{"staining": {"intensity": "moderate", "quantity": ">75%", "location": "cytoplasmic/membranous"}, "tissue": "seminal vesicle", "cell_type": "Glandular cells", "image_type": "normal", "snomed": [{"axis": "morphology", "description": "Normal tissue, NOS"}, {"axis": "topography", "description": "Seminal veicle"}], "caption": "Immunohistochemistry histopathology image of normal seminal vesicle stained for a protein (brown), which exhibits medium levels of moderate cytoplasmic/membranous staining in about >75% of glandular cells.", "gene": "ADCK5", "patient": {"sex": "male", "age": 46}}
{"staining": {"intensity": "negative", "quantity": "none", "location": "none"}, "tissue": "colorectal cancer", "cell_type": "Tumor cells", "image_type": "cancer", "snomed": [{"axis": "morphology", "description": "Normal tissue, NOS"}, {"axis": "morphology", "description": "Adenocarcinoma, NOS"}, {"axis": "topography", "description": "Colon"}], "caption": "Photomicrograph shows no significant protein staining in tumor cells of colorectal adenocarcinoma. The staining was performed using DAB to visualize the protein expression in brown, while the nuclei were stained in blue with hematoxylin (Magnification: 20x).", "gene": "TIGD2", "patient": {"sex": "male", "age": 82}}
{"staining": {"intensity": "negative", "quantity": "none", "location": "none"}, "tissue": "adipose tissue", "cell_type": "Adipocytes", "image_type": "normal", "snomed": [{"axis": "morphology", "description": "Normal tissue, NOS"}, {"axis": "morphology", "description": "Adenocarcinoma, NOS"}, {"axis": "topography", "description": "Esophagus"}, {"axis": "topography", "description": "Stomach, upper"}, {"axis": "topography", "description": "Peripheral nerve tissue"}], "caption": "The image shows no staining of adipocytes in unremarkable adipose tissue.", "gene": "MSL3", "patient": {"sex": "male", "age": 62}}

Task requirements:
Every line of the material above should be set down again exactly.

Your response:
{"staining": {"intensity": "moderate", "quantity": ">75%", "location": "cytoplasmic/membranous"}, "tissue": "seminal vesicle", "cell_type": "Glandular cells", "image_type": "normal", "snomed": [{"axis": "morphology", "description": "Normal tissue, NOS"}, {"axis": "topography", "description": "Seminal veicle"}], "caption": "Immunohistochemistry histopathology image of normal seminal vesicle stained for a protein (brown), which exhibits medium levels of moderate cytoplasmic/membranous staining in about >75% of glandular cells.", "gene": "ADCK5", "patient": {"sex": "male", "age": 46}}
{"staining": {"intensity": "negative", "quantity": "none", "location": "none"}, "tissue": "colorectal cancer", "cell_type": "Tumor cells", "image_type": "cancer", "snomed": [{"axis": "morphology", "description": "Normal tissue, NOS"}, {"axis": "morphology", "description": "Adenocarcinoma, NOS"}, {"axis": "topography", "description": "Colon"}], "caption": "Photomicrograph shows no significant protein staining in tumor cells of colorectal adenocarcinoma. The staining was performed using DAB to visualize the protein expression in brown, while the nuclei were stained in blue with hematoxylin (Magnification: 20x).", "gene": "TIGD2", "patient": {"sex": "male", "age": 82}}
{"staining": {"intensity": "negative", "quantity": "none", "location": "none"}, "tissue": "adipose tissue", "cell_type": "Adipocytes", "image_type": "normal", "snomed": [{"axis": "morphology", "description": "Normal tissue, NOS"}, {"axis": "morphology", "description": "Adenocarcinoma, NOS"}, {"axis": "topography", "description": "Esophagus"}, {"axis": "topography", "description": "Stomach, upper"}, {"axis": "topography", "description": "Peripheral nerve tissue"}], "caption": "The image shows no staining of adipocytes in unremarkable adipose tissue.", "gene": "MSL3", "patient": {"sex": "male", "age": 62}}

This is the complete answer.